### EXERCISE AIM
In the material below, print every line exactly and omit the pictures.
[[ DATASET ENTRIES open ]]
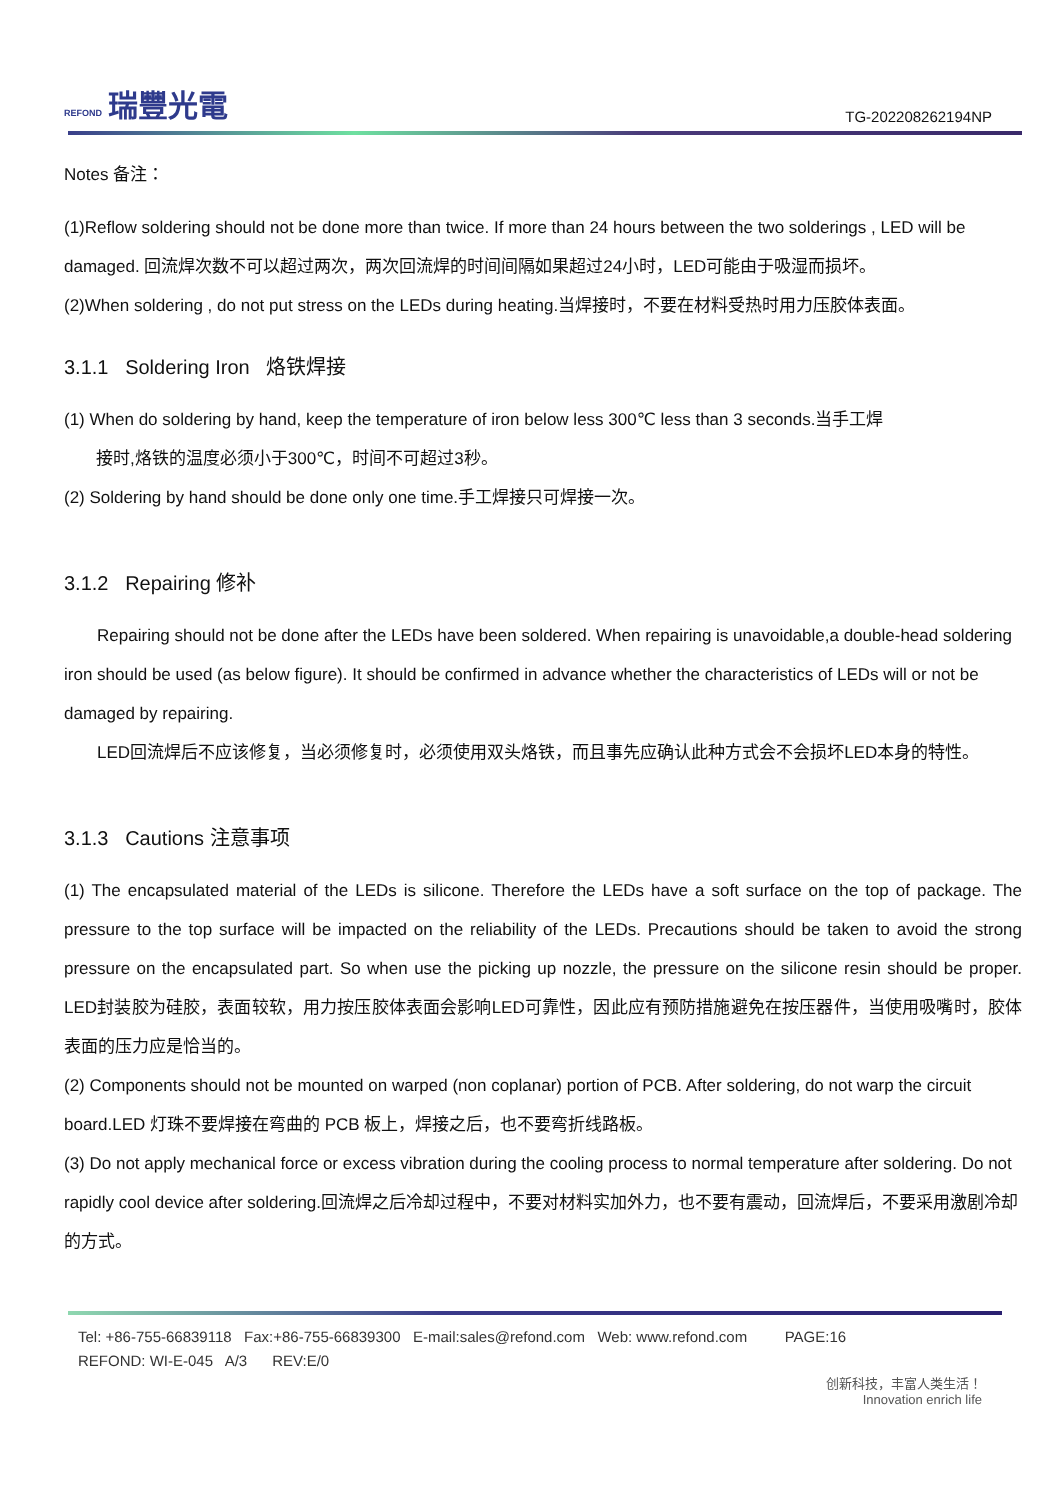REFOND 瑞豐光電
TG-202208262194NP
Notes 备注：
(1)Reflow soldering should not be done more than twice. If more than 24 hours between the two solderings , LED will be damaged. 回流焊次数不可以超过两次，两次回流焊的时间间隔如果超过24小时，LED可能由于吸湿而损坏。
(2)When soldering , do not put stress on the LEDs during heating.当焊接时，不要在材料受热时用力压胶体表面。
3.1.1 Soldering Iron 烙铁焊接
(1) When do soldering by hand, keep the temperature of iron below less 300℃ less than 3 seconds.当手工焊
接时,烙铁的温度必须小于300℃，时间不可超过3秒。
(2) Soldering by hand should be done only one time.手工焊接只可焊接一次。
3.1.2 Repairing 修补
Repairing should not be done after the LEDs have been soldered. When repairing is unavoidable,a double-head soldering iron should be used (as below figure). It should be confirmed in advance whether the characteristics of LEDs will or not be damaged by repairing.
LED回流焊后不应该修复，当必须修复时，必须使用双头烙铁，而且事先应确认此种方式会不会损坏LED本身的特性。
3.1.3 Cautions 注意事项
(1) The encapsulated material of the LEDs is silicone. Therefore the LEDs have a soft surface on the top of package. The pressure to the top surface will be impacted on the reliability of the LEDs. Precautions should be taken to avoid the strong pressure on the encapsulated part. So when use the picking up nozzle, the pressure on the silicone resin should be proper. LED封装胶为硅胶，表面较软，用力按压胶体表面会影响LED可靠性，因此应有预防措施避免在按压器件，当使用吸嘴时，胶体表面的压力应是恰当的。
(2) Components should not be mounted on warped (non coplanar) portion of PCB. After soldering, do not warp the circuit board.LED 灯珠不要焊接在弯曲的 PCB 板上，焊接之后，也不要弯折线路板。
(3) Do not apply mechanical force or excess vibration during the cooling process to normal temperature after soldering. Do not rapidly cool device after soldering.回流焊之后冷却过程中，不要对材料实加外力，也不要有震动，回流焊后，不要采用激剧冷却的方式。
Tel: +86-755-66839118 Fax:+86-755-66839300 E-mail:sales@refond.com Web: www.refond.com PAGE:16
REFOND: WI-E-045 A/3 REV:E/0
创新科技，丰富人类生活！
Innovation enrich life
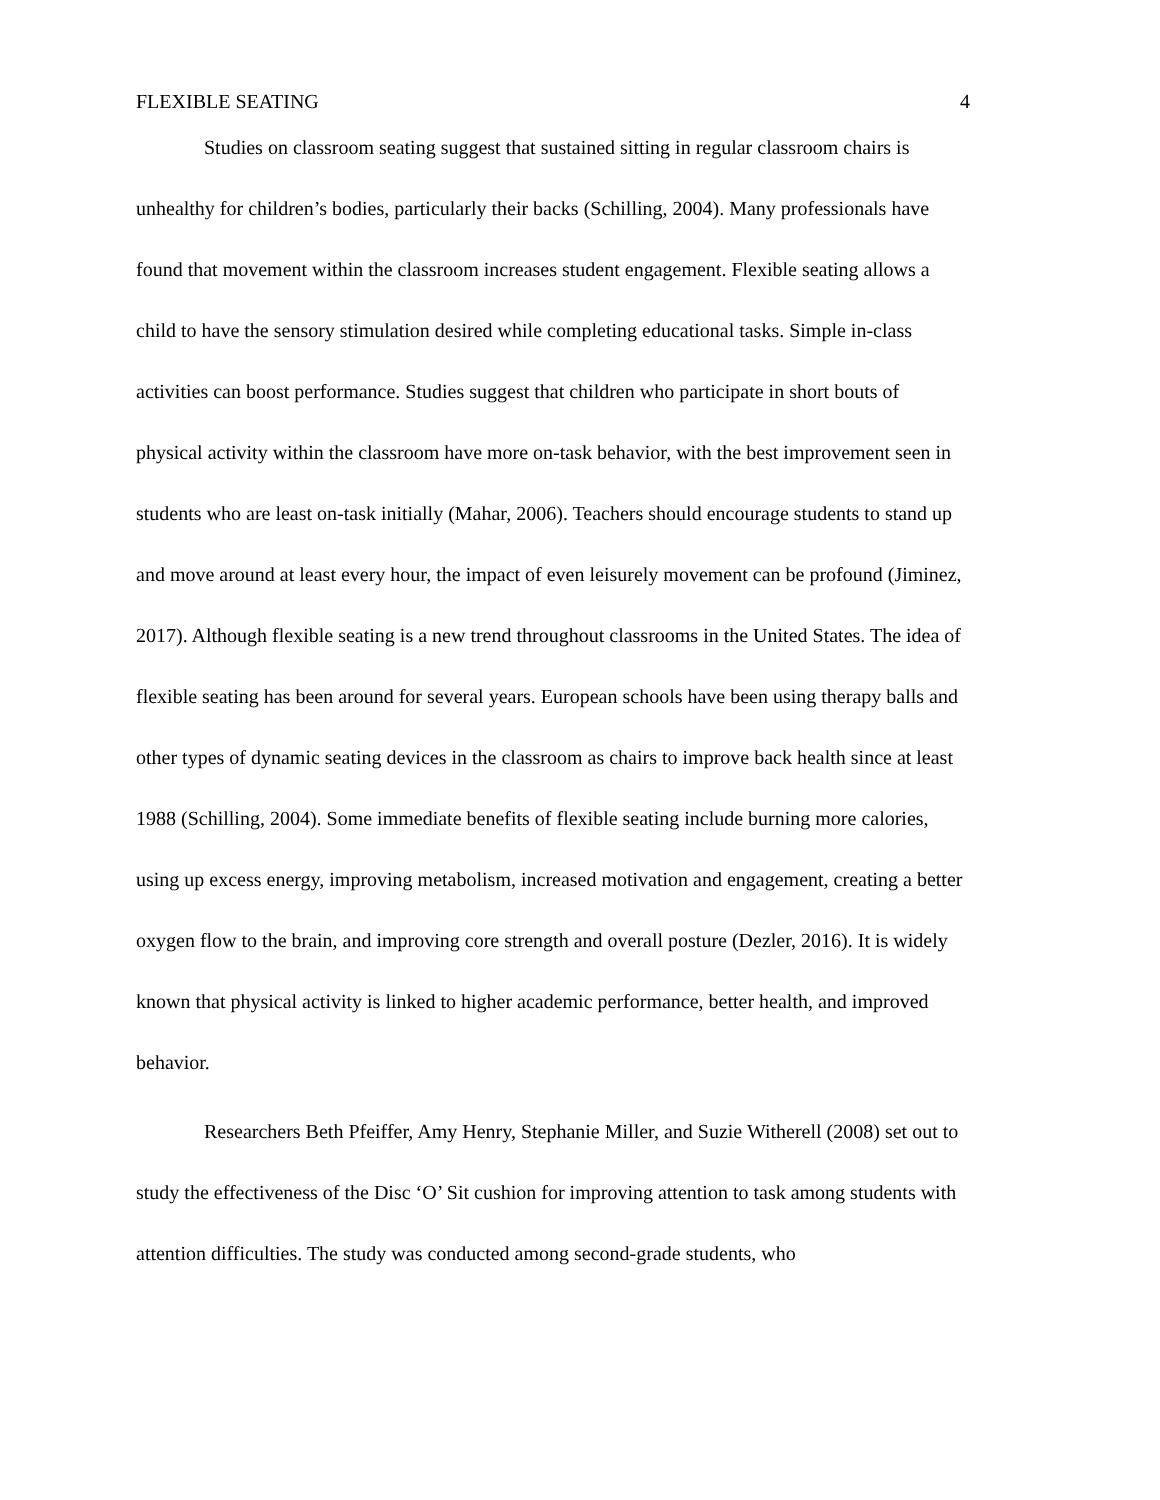FLEXIBLE SEATING 4
Studies on classroom seating suggest that sustained sitting in regular classroom chairs is unhealthy for children’s bodies, particularly their backs (Schilling, 2004). Many professionals have found that movement within the classroom increases student engagement. Flexible seating allows a child to have the sensory stimulation desired while completing educational tasks. Simple in-class activities can boost performance. Studies suggest that children who participate in short bouts of physical activity within the classroom have more on-task behavior, with the best improvement seen in students who are least on-task initially (Mahar, 2006). Teachers should encourage students to stand up and move around at least every hour, the impact of even leisurely movement can be profound (Jiminez, 2017). Although flexible seating is a new trend throughout classrooms in the United States. The idea of flexible seating has been around for several years. European schools have been using therapy balls and other types of dynamic seating devices in the classroom as chairs to improve back health since at least 1988 (Schilling, 2004). Some immediate benefits of flexible seating include burning more calories, using up excess energy, improving metabolism, increased motivation and engagement, creating a better oxygen flow to the brain, and improving core strength and overall posture (Dezler, 2016). It is widely known that physical activity is linked to higher academic performance, better health, and improved behavior.
Researchers Beth Pfeiffer, Amy Henry, Stephanie Miller, and Suzie Witherell (2008) set out to study the effectiveness of the Disc ‘O’ Sit cushion for improving attention to task among students with attention difficulties. The study was conducted among second-grade students, who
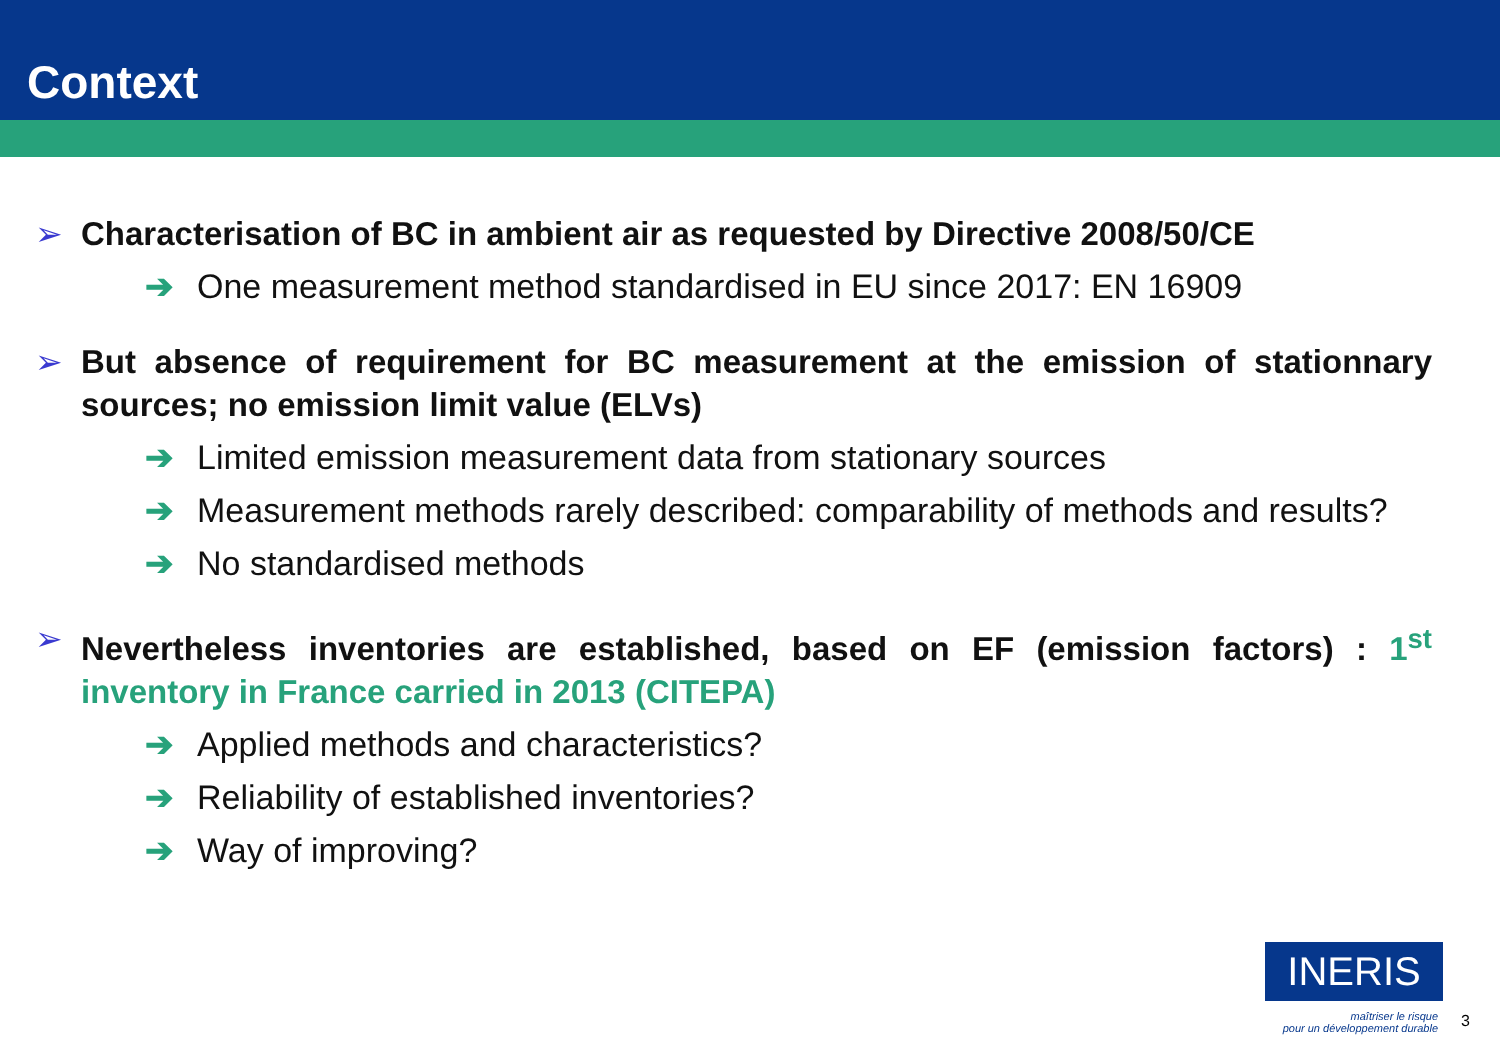Context
➢ Characterisation of BC in ambient air as requested by Directive 2008/50/CE
➔ One measurement method standardised in EU since 2017: EN 16909
➢ But absence of requirement for BC measurement at the emission of stationnary sources; no emission limit value (ELVs)
➔ Limited emission measurement data from stationary sources
➔ Measurement methods rarely described: comparability of methods and results?
➔ No standardised methods
➢ Nevertheless inventories are established, based on EF (emission factors) : 1<sup>st</sup> inventory in France carried in 2013 (CITEPA)
➔ Applied methods and characteristics?
➔ Reliability of established inventories?
➔ Way of improving?
INERIS
maîtriser le risque
pour un développement durable
3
[[ DATASET ENTRIES closed ]]
### OUTPUT OF THE EXERCISE
REFOND 瑞豐光電
TG-202208262194NP
Notes 备注：
(1)Reflow soldering should not be done more than twice. If more than 24 hours between the two solderings , LED will be damaged. 回流焊次数不可以超过两次，两次回流焊的时间间隔如果超过24小时，LED可能由于吸湿而损坏。
(2)When soldering , do not put stress on the LEDs during heating.当焊接时，不要在材料受热时用力压胶体表面。
3.1.1 Soldering Iron 烙铁焊接
(1) When do soldering by hand, keep the temperature of iron below less 300℃ less than 3 seconds.当手工焊
接时,烙铁的温度必须小于300℃，时间不可超过3秒。
(2) Soldering by hand should be done only one time.手工焊接只可焊接一次。
3.1.2 Repairing 修补
Repairing should not be done after the LEDs have been soldered. When repairing is unavoidable,a double-head soldering iron should be used (as below figure). It should be confirmed in advance whether the characteristics of LEDs will or not be damaged by repairing.
LED回流焊后不应该修复，当必须修复时，必须使用双头烙铁，而且事先应确认此种方式会不会损坏LED本身的特性。
3.1.3 Cautions 注意事项
(1) The encapsulated material of the LEDs is silicone. Therefore the LEDs have a soft surface on the top of package. The pressure to the top surface will be impacted on the reliability of the LEDs. Precautions should be taken to avoid the strong pressure on the encapsulated part. So when use the picking up nozzle, the pressure on the silicone resin should be proper. LED封装胶为硅胶，表面较软，用力按压胶体表面会影响LED可靠性，因此应有预防措施避免在按压器件，当使用吸嘴时，胶体表面的压力应是恰当的。
(2) Components should not be mounted on warped (non coplanar) portion of PCB. After soldering, do not warp the circuit board.LED 灯珠不要焊接在弯曲的 PCB 板上，焊接之后，也不要弯折线路板。
(3) Do not apply mechanical force or excess vibration during the cooling process to normal temperature after soldering. Do not rapidly cool device after soldering.回流焊之后冷却过程中，不要对材料实加外力，也不要有震动，回流焊后，不要采用激剧冷却的方式。
Tel: +86-755-66839118 Fax:+86-755-66839300 E-mail:sales@refond.com Web: www.refond.com PAGE:16
REFOND: WI-E-045 A/3 REV:E/0
创新科技，丰富人类生活！
Innovation enrich life
FLEXIBLE SEATING 4
Studies on classroom seating suggest that sustained sitting in regular classroom chairs is unhealthy for children’s bodies, particularly their backs (Schilling, 2004). Many professionals have found that movement within the classroom increases student engagement. Flexible seating allows a child to have the sensory stimulation desired while completing educational tasks. Simple in-class activities can boost performance. Studies suggest that children who participate in short bouts of physical activity within the classroom have more on-task behavior, with the best improvement seen in students who are least on-task initially (Mahar, 2006). Teachers should encourage students to stand up and move around at least every hour, the impact of even leisurely movement can be profound (Jiminez, 2017). Although flexible seating is a new trend throughout classrooms in the United States. The idea of flexible seating has been around for several years. European schools have been using therapy balls and other types of dynamic seating devices in the classroom as chairs to improve back health since at least 1988 (Schilling, 2004). Some immediate benefits of flexible seating include burning more calories, using up excess energy, improving metabolism, increased motivation and engagement, creating a better oxygen flow to the brain, and improving core strength and overall posture (Dezler, 2016). It is widely known that physical activity is linked to higher academic performance, better health, and improved behavior.
Researchers Beth Pfeiffer, Amy Henry, Stephanie Miller, and Suzie Witherell (2008) set out to study the effectiveness of the Disc ‘O’ Sit cushion for improving attention to task among students with attention difficulties. The study was conducted among second-grade students, who
Context
➢ Characterisation of BC in ambient air as requested by Directive 2008/50/CE
➔ One measurement method standardised in EU since 2017: EN 16909
➢ But absence of requirement for BC measurement at the emission of stationnary sources; no emission limit value (ELVs)
➔ Limited emission measurement data from stationary sources
➔ Measurement methods rarely described: comparability of methods and results?
➔ No standardised methods
➢ Nevertheless inventories are established, based on EF (emission factors) : 1<sup>st</sup> inventory in France carried in 2013 (CITEPA)
➔ Applied methods and characteristics?
➔ Reliability of established inventories?
➔ Way of improving?
INERIS
maîtriser le risque
pour un développement durable
3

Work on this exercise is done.